Poderia dar a continuação do texto sobre a revista Esboços, começando logo depois da última frase apresentada?

-- Trecho fornecido --
++++++++++++++++++++
No último ano e meio a Esboços — revista do programa de pós-graduação em história da Universidade Federal de Santa Catarina, vem passando por uma lenta e contínua mudança no seu projeto editorial, mudança que se refletiu, também, na sua apresentação gráfica. Desde o número 11, com o dossiê Cidade e memória, no primeiro semestre de 2004, nosso objetivo tem sido o de ampliar o elenco de colaboradores da revista, estendendo-o a de todas as áreas das humanidades — história, sociologia, antropologia, filosofia, literatura, política, etc. — das mais amplas vertentes teórico-metodológicas e, principalmente, a pesquisadores de fora do estado de Santa Catarina e de fora do país. Acreditamos que uma revista acadêmica de qualidade se faz, simultaneamente, com pluralidade temática e diversidade de contribuições.

Neste período a revista manteve a sua periodicidade, ampliou sensivelmente seu leque de colaboradores, estabeleceu um novo patamar de qualidade editorial e realizou uma mais apurada seleção científica dos textos publicados. Esse esforço se refletiu na nova avaliação feita pelo Qualis da Coordenação de Aperfeiçoamento de Pessoal de Nível Superior (CAPES), referente a 2004. Hoje somos uma revista B, nacional. Se por um lado, estamos satisfeitos com essa melhor avaliação — afinal a revista tem sido produzida, muitas vezes, superando obstáculos kafkianos — por outro, esse é apenas um primeiro passo para que tenhamos uma revista que, de fato, ocupe um lugar expressivo na produção acadêmica na área de história.
++++++++++++++++++++
-- Informações apresentadas --
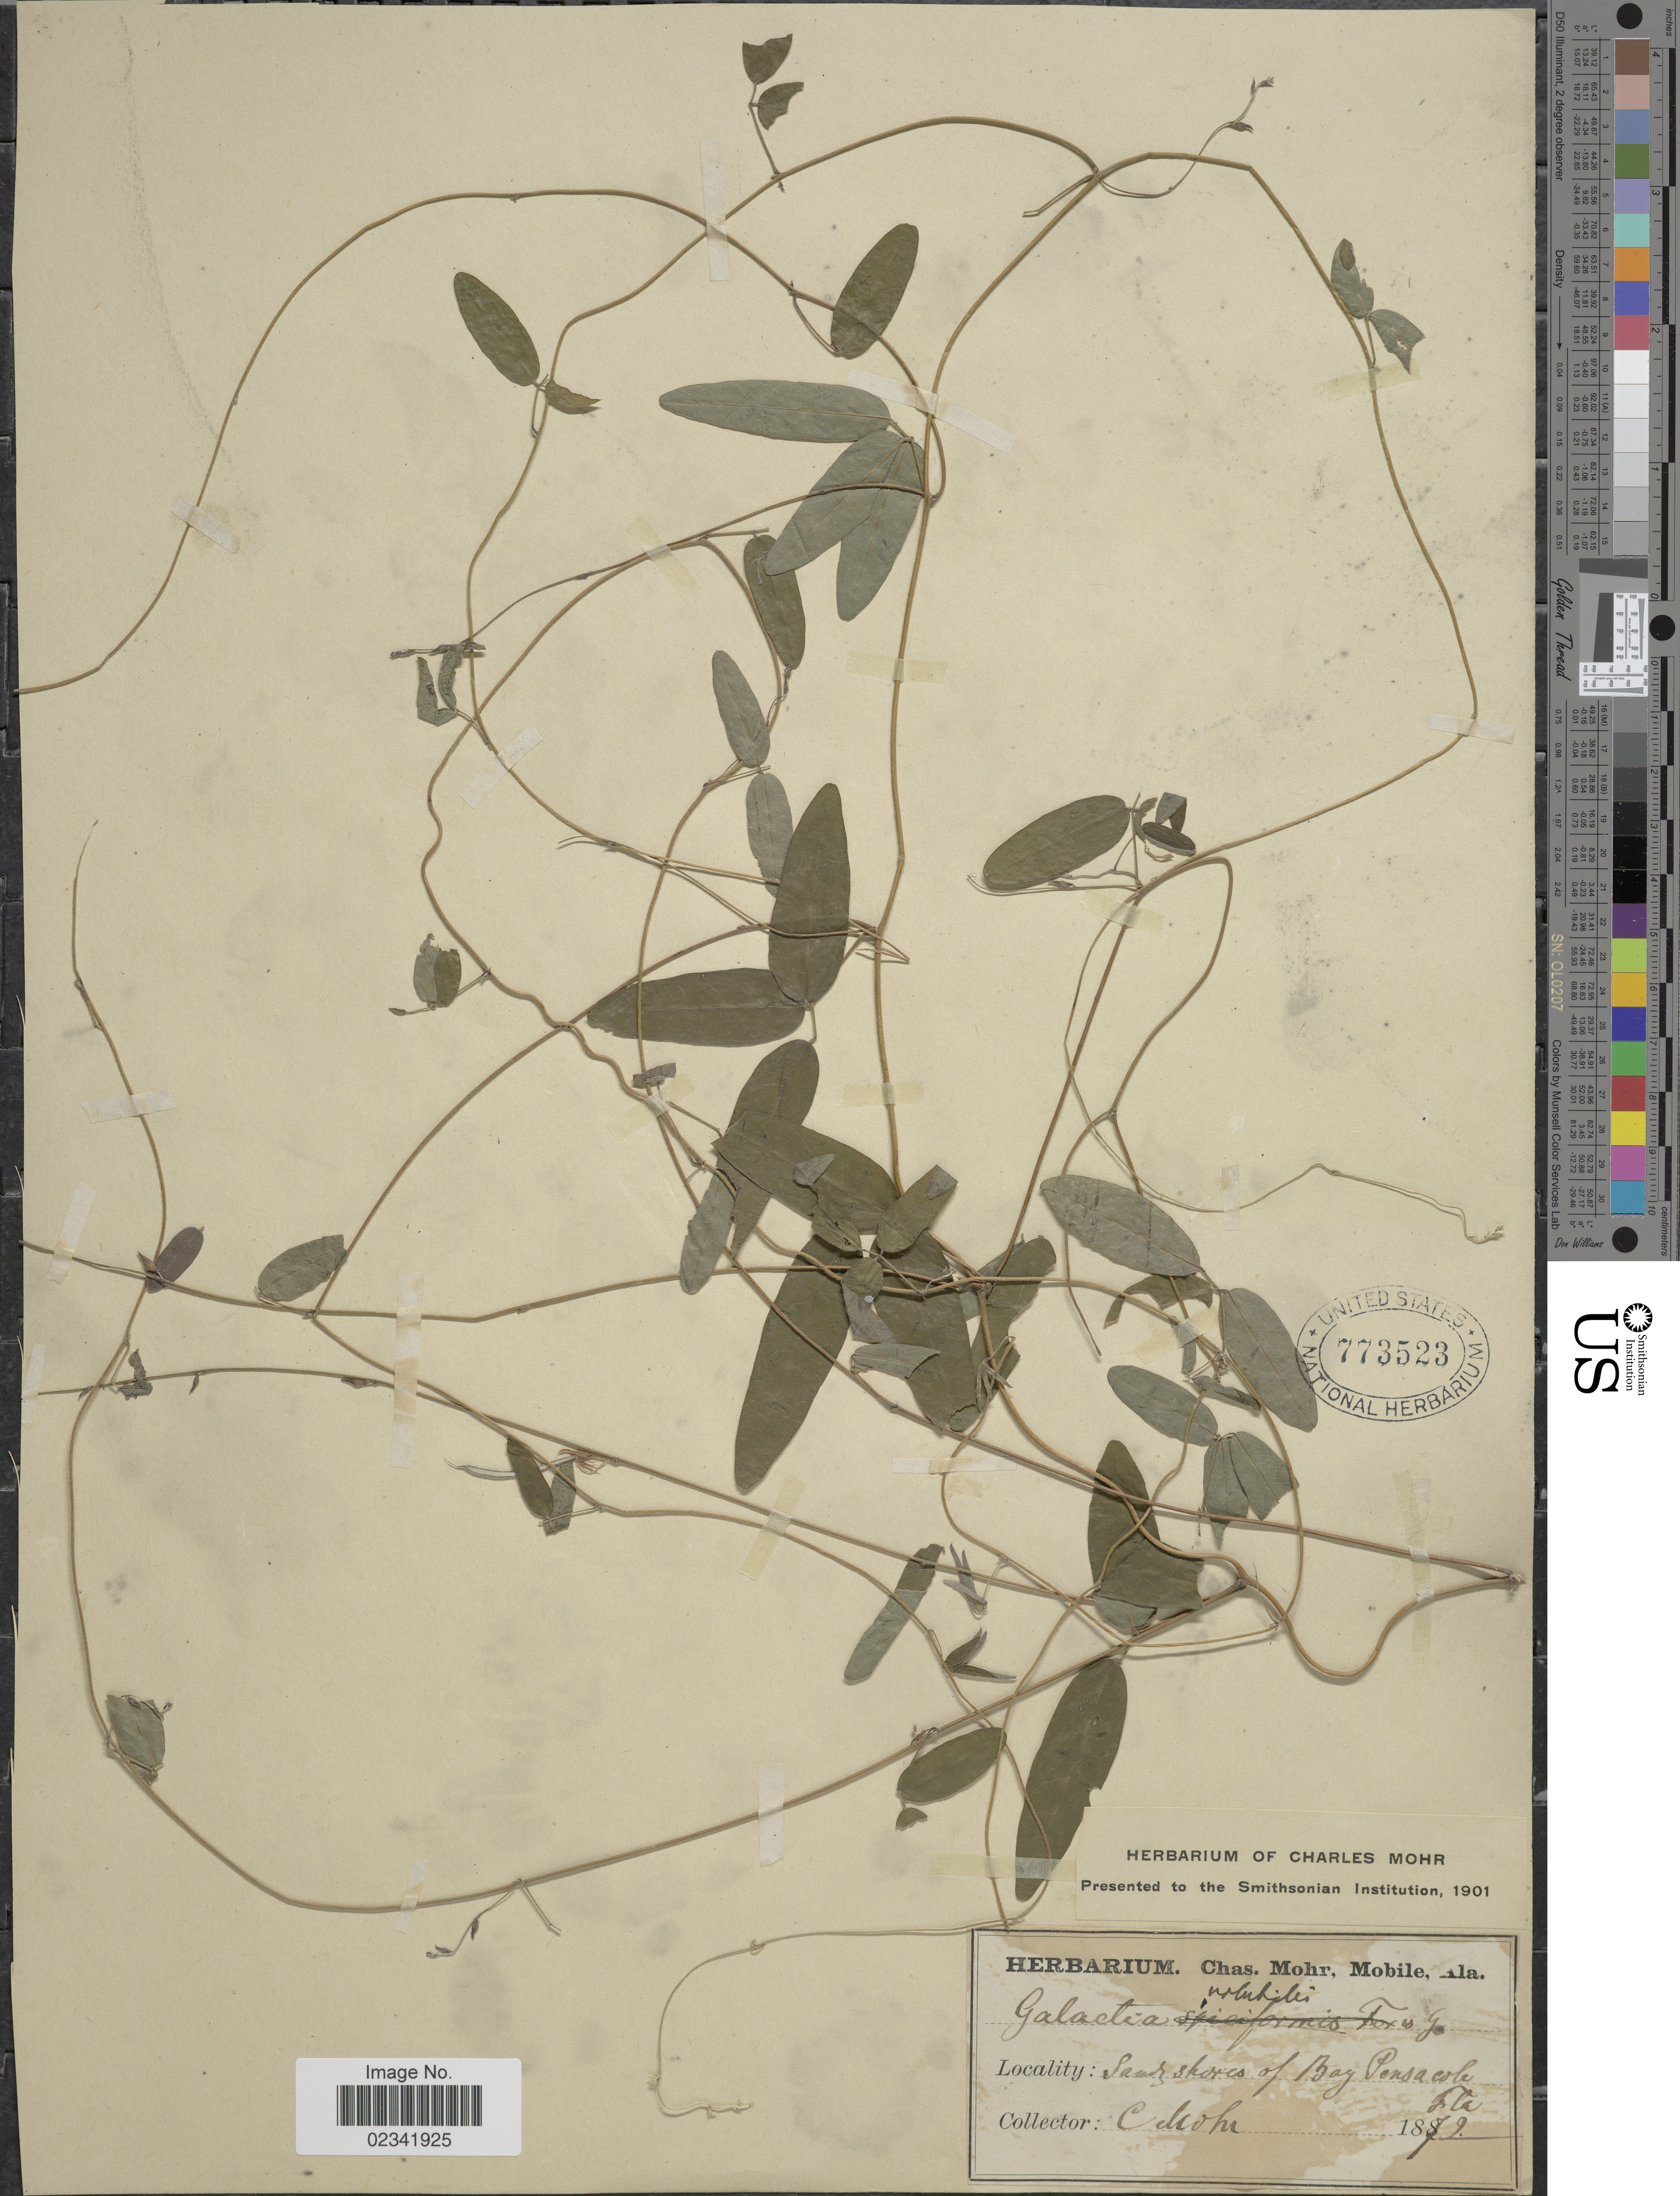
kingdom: Plantae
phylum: Tracheophyta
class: Magnoliopsida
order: Fabales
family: Fabaceae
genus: Galactia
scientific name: Galactia volubilis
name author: (L.) Britton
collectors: C. T. Mohr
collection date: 1879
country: United States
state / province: Florida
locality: Sandy shores of Bay Pensacola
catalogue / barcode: US 773523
++++++++++++++++++++
-- Resultado da tarefa --
Continuamos caminhando.

Neste número, apresenta-se o dossiê: Trabalho, cultura e poder, resultado do encontro regional de história ocorrido em setembro de 2004. A conferência de abertura do encontro — proferida pela professora Mirta Lobato, da Universidade de Buenos Aires — abre o número, seguida por um conjunto de artigos de pesquisadores de várias regiões do Brasil e do Uruguai, todos calorosamente discutidos na ocasião. Apresenta-se também a tradução de texto inédito em língua portuguesa de Carlo Ginzburg Conversare con Orion, publicado originalmente em Quaderni Storici, em dezembro de 2001. Completam esse número cinco artigos que abrangem as regiões sul, sudeste e norte, além de duas resenhas.